Try it » Copy every line of text from all the items below without changing anything, and leave the pictures out of your answer.

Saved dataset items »
= Beginning of Section =

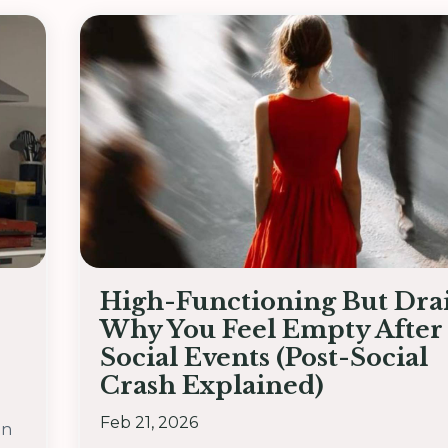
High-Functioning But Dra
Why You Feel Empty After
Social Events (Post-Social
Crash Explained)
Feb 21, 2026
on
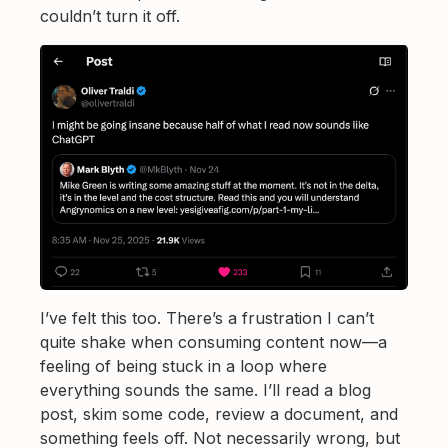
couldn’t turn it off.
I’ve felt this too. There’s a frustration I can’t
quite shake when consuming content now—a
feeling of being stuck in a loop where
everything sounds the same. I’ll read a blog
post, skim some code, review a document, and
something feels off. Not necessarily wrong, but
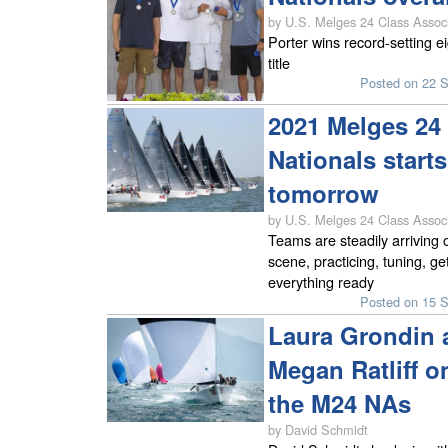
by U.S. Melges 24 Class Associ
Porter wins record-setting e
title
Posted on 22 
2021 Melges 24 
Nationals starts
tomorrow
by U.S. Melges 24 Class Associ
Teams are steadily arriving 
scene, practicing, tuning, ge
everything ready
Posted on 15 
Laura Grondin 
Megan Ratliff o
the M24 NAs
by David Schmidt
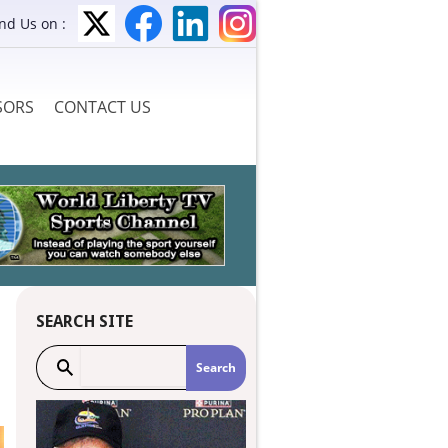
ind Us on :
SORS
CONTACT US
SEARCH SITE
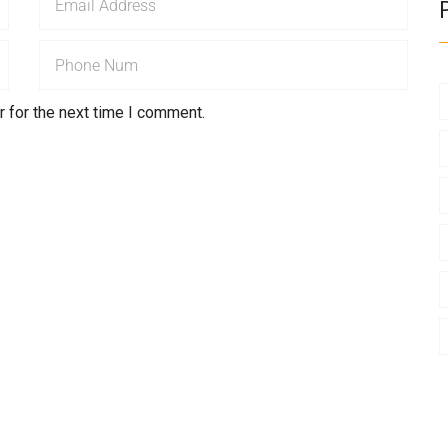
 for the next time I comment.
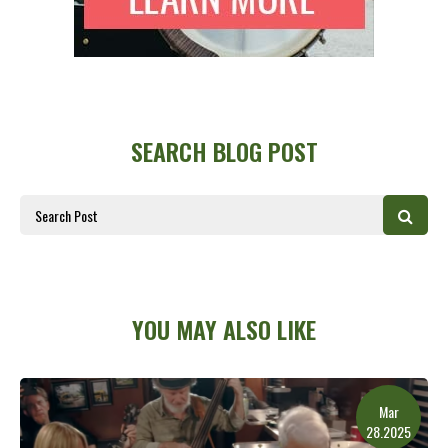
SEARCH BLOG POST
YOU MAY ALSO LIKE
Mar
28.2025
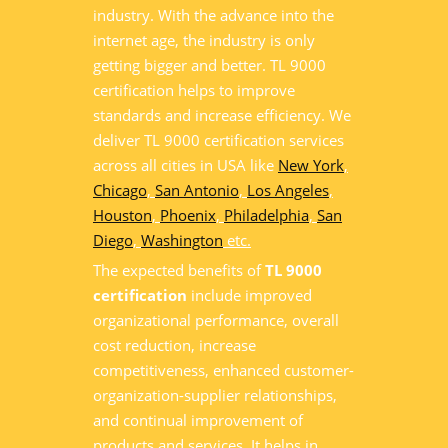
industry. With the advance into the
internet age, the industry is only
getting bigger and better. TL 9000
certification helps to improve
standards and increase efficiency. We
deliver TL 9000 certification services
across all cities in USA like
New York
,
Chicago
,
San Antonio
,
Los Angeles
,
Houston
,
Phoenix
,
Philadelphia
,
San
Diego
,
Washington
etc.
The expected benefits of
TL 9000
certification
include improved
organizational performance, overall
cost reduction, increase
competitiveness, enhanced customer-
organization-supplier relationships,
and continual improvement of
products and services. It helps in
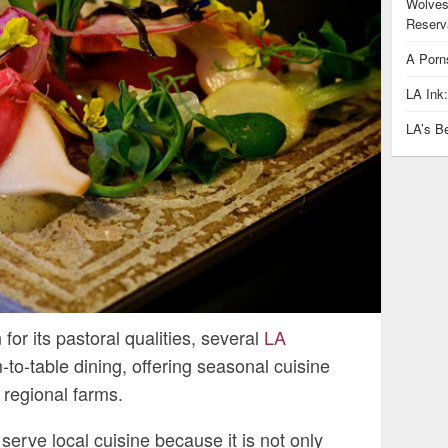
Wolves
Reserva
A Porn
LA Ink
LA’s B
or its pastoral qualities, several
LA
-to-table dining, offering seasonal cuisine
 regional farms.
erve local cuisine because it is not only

= End of Section =

Response to this task »
High-Functioning But Dra
Why You Feel Empty After
Social Events (Post-Social
Crash Explained)
Feb 21, 2026
on
couldn’t turn it off.
I’ve felt this too. There’s a frustration I can’t
quite shake when consuming content now—a
feeling of being stuck in a loop where
everything sounds the same. I’ll read a blog
post, skim some code, review a document, and
something feels off. Not necessarily wrong, but
by U.S. Melges 24 Class Associ
Porter wins record-setting e
title
Posted on 22 
2021 Melges 24 
Nationals starts
tomorrow
by U.S. Melges 24 Class Associ
Teams are steadily arriving 
scene, practicing, tuning, ge
everything ready
Posted on 15 
Laura Grondin 
Megan Ratliff o
the M24 NAs
by David Schmidt
ind Us on :
SORS
CONTACT US
SEARCH SITE
 for the next time I comment.
SEARCH BLOG POST
YOU MAY ALSO LIKE
Mar
28.2025
industry. With the advance into the
internet age, the industry is only
getting bigger and better. TL 9000
certification helps to improve
standards and increase efficiency. We
deliver TL 9000 certification services
across all cities in USA like
New York
,
Chicago
,
San Antonio
,
Los Angeles
,
Houston
,
Phoenix
,
Philadelphia
,
San
Diego
,
Washington
etc.
The expected benefits of
TL 9000
certification
include improved
organizational performance, overall
cost reduction, increase
competitiveness, enhanced customer-
organization-supplier relationships,
and continual improvement of
products and services. It helps in
Wolves
Reserva
A Porn
LA Ink
LA’s B
or its pastoral qualities, several
LA
-to-table dining, offering seasonal cuisine
 regional farms.
erve local cuisine because it is not only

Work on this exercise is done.